This dissertation studies the US housing market, banks' behavior under regulations and effects of bank capital constraint on the monetary transmission mechanism. It revolves around understanding the determination of the capital regulations on banks' optimal behavior, as well as quantifying the impact of these regulations on the effectiveness of the monetary policy.
The first chapter, “The Impact of Local School Quality on Housing Price Volatility”, studies the effects of local school quality on housing-price booms and busts under the impact of exogenous credit-supply shocks, using school-district-level data in California between 2000 and 2012. The analysis shows that school quality, as an important amenity and utility dividend, reduces the impact of the exogenous shocks and anchors local housing values. The empirical work verifies that better schools make housing prices less volatile. The findings match the analysis of previous research in financial markets, in which there is a similarly negative association between share prices volatility and dividend yields.

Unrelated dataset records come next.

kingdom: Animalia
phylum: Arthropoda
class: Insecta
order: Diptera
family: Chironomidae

The second chapter, “How Do the Minimum Capital Requirements Affect Banking Competition and Profitability?”, examines the effect of the Minimum Capital Requirements (MCR) on banks' competition and profitability. The theoretical model shows that, in competitive market, banks trade off the costs and benefits of capital to maximize their profits. The MCR are thus likely to be an important factor on the bank's optimal choice and the target ratios increase with the MCR and decrease with banks' size. This paper also adopts the Industrial Organization (IO) approach to analyze the competitive effects of MCR on the oligopolistic market. Banks may collude to hold even higher capital ratios in the oligopolistic market since the capacity constraints caused by MCR reduce the competition. Using a sample of US banks from 2002 to 2015, the empirical works reveals that the relation between capital and profitability is nonlinear; it is depicted an inverted U shape.

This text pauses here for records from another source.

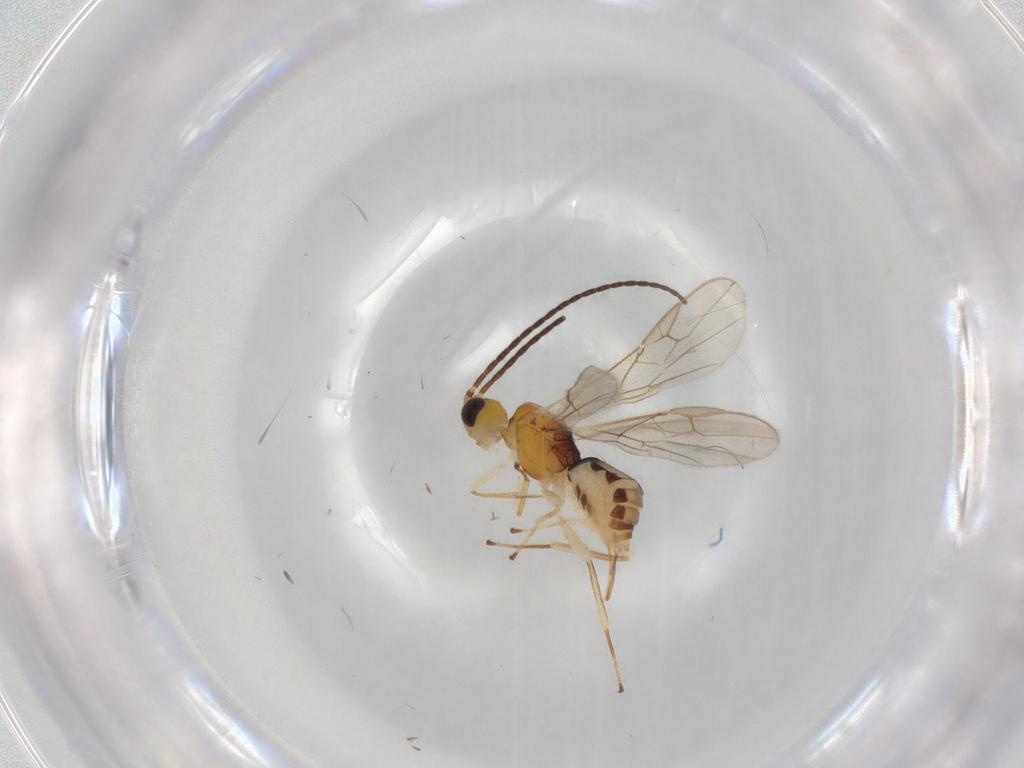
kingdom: Animalia
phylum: Arthropoda
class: Insecta
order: Hymenoptera
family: Braconidae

The third chapter, “The Effects of Capital Constraints on the Transmission of Monetary Policy: Fama-MacBeth Test”, analyzes the effects of bank capital constraint on the monetary transmission mechanism. The model demonstrates that the monetary transmission is stronger (loan supplies are more sensitive to changes in the monetary policy) if banks are well capitalized. The empirical Fama-MacBeth 2-step test reaffirms that (1) changes in monetary policy matter more for the lending of those banks with higher capital ratios; (2) The capital constraints are intensified during the period of tight money. Both effects are largely attributable to the smaller banks.